It is easy as a secular Jew to look in on the Charedi community with a sort of superior scorn. Our way of life is better, more civilised. They are a community that is primitive, prohibited from going outside their protective bubble — you might think.
This is not helped by the fact that, by and large, as a community they are extremely cautious of outside interaction.
I’m often asked by non-Jews to provide an insight into the strictly Orthodox community’s “strange” way of life. The truth is, before working for the JC, I knew as little about Charedim as the inquisitors themselves.
“Why do the men look through me when I’m walking in the street?” one friend asked. She’s lived in the heart of Stamford Hill for more than three years, and regularly feels stunned that her neighbours consistently ignore her existence.
Five years at the JC and I know more than I did about the strictly Orthodox community. Like any group it has its problems but it is only through interacting with Charedim that I have learned that things are not always as they seem.
This is particularly true when it comes to the role of women. It is easy as a 21st century feminist to assume the life of a Charedi woman must be oppressive, passive and restricted to the home.
The truth is, many of the Charedi women I have met don’t just prepare Shabbat for a family of nine. They do so having worked to provide financial security for their family, whilst the husband studies, and goes to shul to pray.
Rather than a cosseted and protected housewife, Charedi women are the ultimate multi taskers. In contrast, it is Charedi men who have it easy. Not only do they not have to worry about the logistics of childcare, while making sure the kugel is on, and the table is set, they don’t have to worry about paid employment either.

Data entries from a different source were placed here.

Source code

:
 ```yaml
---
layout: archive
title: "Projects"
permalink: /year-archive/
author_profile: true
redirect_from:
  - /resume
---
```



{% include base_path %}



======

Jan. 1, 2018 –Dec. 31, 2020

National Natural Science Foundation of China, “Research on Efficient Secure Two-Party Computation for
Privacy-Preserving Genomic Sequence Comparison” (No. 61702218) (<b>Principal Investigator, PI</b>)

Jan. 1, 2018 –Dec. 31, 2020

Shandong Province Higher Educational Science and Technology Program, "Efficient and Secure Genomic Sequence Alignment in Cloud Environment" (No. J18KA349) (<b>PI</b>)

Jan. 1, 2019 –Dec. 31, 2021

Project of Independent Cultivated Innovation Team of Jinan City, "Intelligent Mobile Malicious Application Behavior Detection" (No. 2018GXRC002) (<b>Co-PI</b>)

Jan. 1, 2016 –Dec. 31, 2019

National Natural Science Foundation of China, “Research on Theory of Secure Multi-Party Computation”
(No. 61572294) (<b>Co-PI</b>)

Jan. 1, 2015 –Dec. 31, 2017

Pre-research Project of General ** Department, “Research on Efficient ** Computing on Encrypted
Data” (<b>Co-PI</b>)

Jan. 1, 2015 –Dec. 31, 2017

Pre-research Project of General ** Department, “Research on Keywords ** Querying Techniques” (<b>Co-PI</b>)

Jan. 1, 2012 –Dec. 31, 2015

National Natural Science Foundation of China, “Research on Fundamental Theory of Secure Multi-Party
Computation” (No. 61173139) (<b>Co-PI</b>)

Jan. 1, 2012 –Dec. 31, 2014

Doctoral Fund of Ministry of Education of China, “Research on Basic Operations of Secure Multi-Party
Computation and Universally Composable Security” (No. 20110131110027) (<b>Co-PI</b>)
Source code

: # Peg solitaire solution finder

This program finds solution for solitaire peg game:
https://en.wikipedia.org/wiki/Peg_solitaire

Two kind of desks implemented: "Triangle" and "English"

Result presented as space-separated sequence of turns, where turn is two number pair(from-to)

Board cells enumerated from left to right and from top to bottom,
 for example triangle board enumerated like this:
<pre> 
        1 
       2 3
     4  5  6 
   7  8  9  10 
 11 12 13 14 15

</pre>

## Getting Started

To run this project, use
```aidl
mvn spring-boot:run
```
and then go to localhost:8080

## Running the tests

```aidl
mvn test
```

Perhaps this extraordinary work ethic is why Charedi girls’ schools do significantly better than their male counterparts?
Menorah High in Barnet was again the top Jewish school for progress to GCSE at number six in England, one better than last year, according to Department for Education statistics updated from provisional figures three months ago.
Another Charedi girls’ school, Beis Yaakov in Salford, was close behind at 15 and a third, Yesodey Hatorah in Hackney, was at 21.
It is easy when you’re not familiar with a particular way of life to make assumptions about it. Misrepresentations of religious people and communities are everywhere. In books, on television, film, even in the news.
Netflix’s new show, Shtisel, does something to challenge that. The Israeli soap about a Charedi family living in Jerusalem, is unlike anything you might have seen on TV. The show manages to tell the story of a community most people know nothing about and they do it in the most humanistic way. It is not a “through the looking glass” type show.
The characters’ lives might be different from ours and they look different — but they experience the same emotions as anyone would in life, be it grief, love, longing, or inner turmoil.
Just this week I sat alone and interviewed a Charedi rabbi, something that some depictions in the media might have you believe would never happen without a chaperone or two present. He would not have known if I was single or married and nor did he care. Interestingly, throughout our conversation I noticed that the restrictions he talked about were not on the women in his life, but on himself.
It is easy to assume Charedi women are meek, mild or silent members of our community but a recent trip to Israel confirmed for me the exact opposite. The religious women I met were experts in their field, they had travelled all over the world to talk about their work.
Their stories were not too dissimilar to the busy lives of any other working women. And yet they manage it within the confines of a religion that inevitably restricts them in a way non-religious women would not be.
As we sat around a café table at the end of the working week, laughing about the things that had gone wrong for them, talking about family and getting giddily excited about dessert, the topic turned to feminism and I realised something.
Not only did I feel inspired and tired just listening to them but these were not women repressed by religious doctrine, they were bold, intelligent, worldly, and most importantly happy in the role they play.
I asked one woman: “Are you not exhausted? Don’t you want your husband to help?” She replied: “At home I am treated like a queen, I do not get out of bed in the morning without a chocolate and a cup of tea.” The person bringing these treats is, of course, her husband.
Without a doubt the Charedi community structure teaches women to be wives and mothers but they are also being taught to be leaders without whom the fabric of their communities would collapse.